Le même jour à 14h33, Mme [E] [D] a reçu un courriel envoyé depuis l’adresse [Courriel 5] comportant l’identification de l’étude, sa signature et le précédent courriel du 8 avril 2021 ainsi qu’un autre RIB, présenté comme celui de l’étude.

Les 27 et 28 avril 2021, Mme [E] [D] a procédé à deux virements de 11 200 euros et de 3 672,40 euros vers le compte renseigné dans le second courriel, n’appartenant pas à l’étude.

Informée le 29 avril 2021 par la SCP CHABERT-[V] qu’elle était toujours dans l’attente des règlements demandés, Mme [E] [D] a déposé plainte pour escroquerie.
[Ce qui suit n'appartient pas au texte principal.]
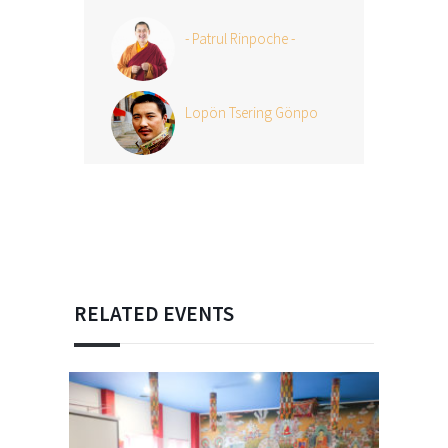
- Patrul Rinpoche -
Lopön Tsering Gönpo
RELATED EVENTS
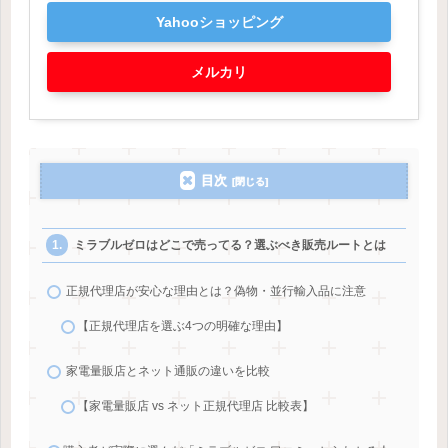
Yahooショッピング
メルカリ
目次
ミラブルゼロはどこで売ってる？選ぶべき販売ルートとは
正規代理店が安心な理由とは？偽物・並行輸入品に注意
【正規代理店を選ぶ4つの明確な理由】
家電量販店とネット通販の違いを比較
【家電量販店 vs ネット正規代理店 比較表】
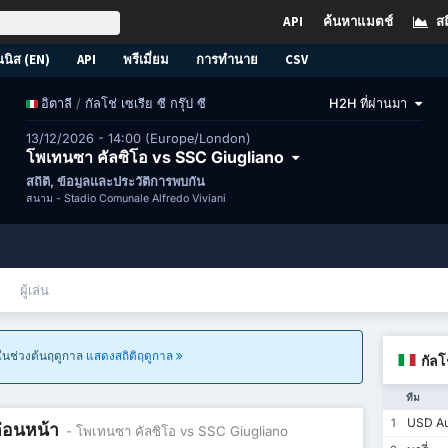
API
ค้นหาแมตช์
สถ
นนิส (EN)
API
พรีเมี่ยม
การทำนาย
CSV
/
กัลโช่ เซเรีย ซี กรุ๊ป ซี
H2H ที่ผ่านมา
อิตาลี
13/12/2026 - 14:00 (Europe/London)
โพเทนซา คัลซิโอ vs SSC Giugliano
สถิติ, ข้อมูลและประวัติการพบกัน
สนาม -
Stadio Comunale Alfredo Viviani
ผู้เล่น
นในช่วงต้นฤดูกาล
แสดงสถิติฤดูกาล
กัลโ
ทีม
USD Au
1
ก่อนหน้า
- โพเทนซา คัลซิโอ vs SSC Giugliano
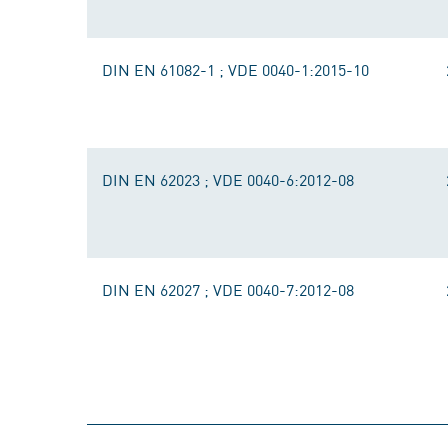
DIN EN 61082-1 ; VDE 0040-1:2015-10
DIN EN 62023 ; VDE 0040-6:2012-08
DIN EN 62027 ; VDE 0040-7:2012-08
Le 30 avril 2021, la CAISSE D’EPARGNE ET DE PREVOYANCE DE MIDI-PYRENEES a procédé à des demandes de « recall » des deux virements et a pu récupérer les fonds du second, soit la somme de 3 672,40 euros.

Ce même jour, Mme [E] [D] a souscrit auprès de la CAISSE D’EPARGNE ET DE PREVOYANCE DE MIDI-PYRENEES un prêt d’un montant de 8 000 euros dont le coût total a été fixé à 417,60 euros pour régler au notaire les sommes dues.

Par courriers recommandés avec accusé de réception des 7 juin et 27 septembre 2021, Mme [E] [D] a mis en demeure la CAISSE D’EPARGNE ET DE PREVOYANCE DE MIDI-PYRENEES et la SCP CHABERT-[V] d’avoir à l’indemniser de son préjudice financier.

Par actes d’huissier en date du 31 mars et du 1er avril 2022 Mme [E] [D] a fait assigner la CAISSE D’EPARGNE ET DE PREVOYANCE DE MIDI-PYRENEES et la SCP CHABERT-[V] devant le tribunal judiciaire de Toulouse aux fins d’obtenir l’indemnisation de ses préjudices.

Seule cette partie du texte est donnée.